FULL bio

In a modern musical world made of loops, grids and plug-ins, honest, organic songs played live might be as relevant now as ever before. Roman & the Long Haul is the kind of outfit that almost accidentally brings you to reflection right before enticing a knee slap, then finding a partner and jumping to your feet. The five and sometimes six piece wears the kind of life experience that comes from hard work and many nights playing on dimly lit stages in small town bars. Roman’s unmistakingly raw, emotionally charged stories leave little doubt of authenticity. It’s music reminiscent of a time when it wasn’t so simple to tell the difference between blues and country. When it was all, as Hank Williams used to say, ‘folk’ music. It was around the same time when Leo Fender started boosting electrical signals with vacuum tubes and speakers in pine boxes wrapped with tweed. That’s who these guys are. Not nostalgia, worn like a costume, rather a kinship to the past and respect for a type of storytelling we might be careful to keep around.

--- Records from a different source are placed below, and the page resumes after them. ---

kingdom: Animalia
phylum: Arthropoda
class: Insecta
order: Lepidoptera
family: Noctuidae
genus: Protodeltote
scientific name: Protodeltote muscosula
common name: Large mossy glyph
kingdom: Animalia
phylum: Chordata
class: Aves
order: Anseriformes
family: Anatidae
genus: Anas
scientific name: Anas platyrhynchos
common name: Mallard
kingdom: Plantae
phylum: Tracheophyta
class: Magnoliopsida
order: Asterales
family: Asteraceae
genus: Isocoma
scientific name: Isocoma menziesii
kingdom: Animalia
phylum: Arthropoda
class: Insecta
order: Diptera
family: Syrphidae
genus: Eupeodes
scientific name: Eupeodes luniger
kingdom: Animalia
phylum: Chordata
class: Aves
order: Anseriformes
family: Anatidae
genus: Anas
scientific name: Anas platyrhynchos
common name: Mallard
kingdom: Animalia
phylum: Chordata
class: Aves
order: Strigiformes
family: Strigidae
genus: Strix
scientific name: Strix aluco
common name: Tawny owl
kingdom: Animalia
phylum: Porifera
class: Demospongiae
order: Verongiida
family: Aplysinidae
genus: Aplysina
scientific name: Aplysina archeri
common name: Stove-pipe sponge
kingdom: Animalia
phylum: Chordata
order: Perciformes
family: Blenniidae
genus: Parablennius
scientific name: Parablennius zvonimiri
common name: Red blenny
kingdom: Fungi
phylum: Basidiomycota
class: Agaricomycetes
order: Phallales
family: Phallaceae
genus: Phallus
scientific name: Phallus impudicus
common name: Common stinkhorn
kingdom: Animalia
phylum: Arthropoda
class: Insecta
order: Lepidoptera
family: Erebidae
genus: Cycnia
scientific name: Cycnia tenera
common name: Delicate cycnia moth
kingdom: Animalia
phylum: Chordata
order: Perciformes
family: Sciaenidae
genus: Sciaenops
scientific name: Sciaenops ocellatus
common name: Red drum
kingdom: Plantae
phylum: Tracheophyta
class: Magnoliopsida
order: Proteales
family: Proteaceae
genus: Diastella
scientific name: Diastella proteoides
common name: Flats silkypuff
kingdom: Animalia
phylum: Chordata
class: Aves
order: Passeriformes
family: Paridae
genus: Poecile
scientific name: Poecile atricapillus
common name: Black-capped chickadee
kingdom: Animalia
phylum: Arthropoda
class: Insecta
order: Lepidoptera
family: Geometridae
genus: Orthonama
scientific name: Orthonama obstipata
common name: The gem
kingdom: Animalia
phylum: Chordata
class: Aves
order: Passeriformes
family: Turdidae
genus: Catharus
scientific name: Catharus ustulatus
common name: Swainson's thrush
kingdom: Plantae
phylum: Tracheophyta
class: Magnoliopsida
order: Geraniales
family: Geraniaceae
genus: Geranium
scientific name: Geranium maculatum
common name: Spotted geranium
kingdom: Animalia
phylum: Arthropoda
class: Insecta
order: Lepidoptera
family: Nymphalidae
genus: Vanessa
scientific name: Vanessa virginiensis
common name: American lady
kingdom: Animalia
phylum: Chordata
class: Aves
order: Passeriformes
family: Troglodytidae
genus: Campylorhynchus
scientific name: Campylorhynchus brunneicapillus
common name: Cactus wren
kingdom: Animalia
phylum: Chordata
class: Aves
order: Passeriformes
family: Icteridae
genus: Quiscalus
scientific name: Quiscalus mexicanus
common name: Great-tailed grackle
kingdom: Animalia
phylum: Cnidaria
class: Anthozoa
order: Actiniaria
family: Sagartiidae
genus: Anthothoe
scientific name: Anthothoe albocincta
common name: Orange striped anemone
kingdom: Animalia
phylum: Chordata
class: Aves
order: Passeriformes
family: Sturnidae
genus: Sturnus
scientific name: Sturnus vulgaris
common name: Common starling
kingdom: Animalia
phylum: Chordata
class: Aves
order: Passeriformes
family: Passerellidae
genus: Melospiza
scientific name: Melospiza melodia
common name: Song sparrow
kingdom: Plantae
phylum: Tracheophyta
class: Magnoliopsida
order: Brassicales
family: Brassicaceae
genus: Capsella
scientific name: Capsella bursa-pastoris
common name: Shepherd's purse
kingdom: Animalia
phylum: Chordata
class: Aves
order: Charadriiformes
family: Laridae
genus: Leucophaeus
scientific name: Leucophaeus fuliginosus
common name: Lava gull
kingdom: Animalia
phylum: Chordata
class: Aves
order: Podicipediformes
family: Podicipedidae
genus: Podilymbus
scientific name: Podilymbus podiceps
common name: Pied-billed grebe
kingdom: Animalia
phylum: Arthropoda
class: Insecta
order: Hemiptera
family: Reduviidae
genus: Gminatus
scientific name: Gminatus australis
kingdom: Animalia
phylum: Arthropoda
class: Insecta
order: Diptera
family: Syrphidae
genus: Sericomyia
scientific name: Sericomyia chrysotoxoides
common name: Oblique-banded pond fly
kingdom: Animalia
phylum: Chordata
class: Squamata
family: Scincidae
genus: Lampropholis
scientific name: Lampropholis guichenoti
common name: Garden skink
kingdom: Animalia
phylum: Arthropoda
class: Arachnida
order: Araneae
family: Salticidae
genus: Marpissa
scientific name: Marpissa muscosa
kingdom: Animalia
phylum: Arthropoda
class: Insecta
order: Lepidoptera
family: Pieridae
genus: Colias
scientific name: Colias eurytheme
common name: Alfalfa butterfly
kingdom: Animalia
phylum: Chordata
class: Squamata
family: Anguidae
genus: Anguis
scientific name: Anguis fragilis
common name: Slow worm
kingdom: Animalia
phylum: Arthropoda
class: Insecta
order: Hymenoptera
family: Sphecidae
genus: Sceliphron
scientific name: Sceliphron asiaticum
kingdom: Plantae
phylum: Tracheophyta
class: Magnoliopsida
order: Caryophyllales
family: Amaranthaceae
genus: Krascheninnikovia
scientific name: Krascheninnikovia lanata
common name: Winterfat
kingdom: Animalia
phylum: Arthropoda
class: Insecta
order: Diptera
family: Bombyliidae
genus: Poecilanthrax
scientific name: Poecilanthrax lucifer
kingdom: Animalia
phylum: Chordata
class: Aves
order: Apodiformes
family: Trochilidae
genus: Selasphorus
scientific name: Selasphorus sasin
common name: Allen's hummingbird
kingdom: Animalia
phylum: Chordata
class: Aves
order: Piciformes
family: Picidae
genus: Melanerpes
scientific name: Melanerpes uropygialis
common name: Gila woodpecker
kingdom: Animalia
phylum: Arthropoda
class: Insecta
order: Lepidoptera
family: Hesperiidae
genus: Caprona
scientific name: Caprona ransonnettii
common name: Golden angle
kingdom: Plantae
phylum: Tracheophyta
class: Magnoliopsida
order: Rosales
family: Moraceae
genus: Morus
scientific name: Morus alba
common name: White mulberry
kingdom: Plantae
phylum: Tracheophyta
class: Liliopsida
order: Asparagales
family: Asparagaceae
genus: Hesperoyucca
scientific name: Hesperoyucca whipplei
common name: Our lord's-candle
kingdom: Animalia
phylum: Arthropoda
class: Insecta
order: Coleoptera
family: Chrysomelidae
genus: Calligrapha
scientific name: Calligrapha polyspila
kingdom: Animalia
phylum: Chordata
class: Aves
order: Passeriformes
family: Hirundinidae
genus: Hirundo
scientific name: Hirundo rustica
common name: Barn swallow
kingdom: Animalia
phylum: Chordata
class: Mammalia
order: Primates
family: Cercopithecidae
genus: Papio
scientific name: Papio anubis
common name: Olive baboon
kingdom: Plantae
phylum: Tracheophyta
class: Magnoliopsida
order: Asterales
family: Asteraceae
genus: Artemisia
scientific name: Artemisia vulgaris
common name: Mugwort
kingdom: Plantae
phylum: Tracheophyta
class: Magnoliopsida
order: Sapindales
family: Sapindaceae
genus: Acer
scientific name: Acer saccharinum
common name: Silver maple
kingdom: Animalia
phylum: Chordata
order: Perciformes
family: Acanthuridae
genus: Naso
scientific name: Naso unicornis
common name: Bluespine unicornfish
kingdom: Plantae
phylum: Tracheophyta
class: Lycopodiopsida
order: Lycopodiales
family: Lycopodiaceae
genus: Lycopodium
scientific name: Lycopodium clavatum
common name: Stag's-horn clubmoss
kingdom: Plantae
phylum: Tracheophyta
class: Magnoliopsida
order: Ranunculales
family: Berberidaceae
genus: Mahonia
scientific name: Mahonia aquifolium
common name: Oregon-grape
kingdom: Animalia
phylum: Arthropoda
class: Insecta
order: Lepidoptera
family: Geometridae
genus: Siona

Roman’s first record was cut in 2019 with the help of Nick Champeau (Drew Parker, Gary LeVox) In it you hear trucker country song turned rock & roll through the fingers of guitarist’s Rob Talbot’s tele as Giberson proudly pronounces being not just a son, but a grandson of men who toggled’ engine brakes and avoided ‘city kitties’ for a living. Or the vengeful fantasy in the recurring dream of Sinner’s Waltz, as he describes a ‘cold blue iron, striking the night like a flame in hell,’ or the father, in the regretful, yet sanguine Belle’s Song to his daughter, promising to finally ‘get it right.” Champeau’s guitar guitar elevates beautifully along with Giberson’s baritone in the grit filled Big Joe, about a WWII era farm boy and his penchant toward hell raising .The record was engineered and produced by Giberson and Jon Oistad of LB3 Studios in Portland, Oregon.


Whatever the future holds in modern music, let’s hope there’s always a place for this kind of authentic human honesty. It’s a little loud and rowdy, it’s American as hell, a little like country and blues had a baby.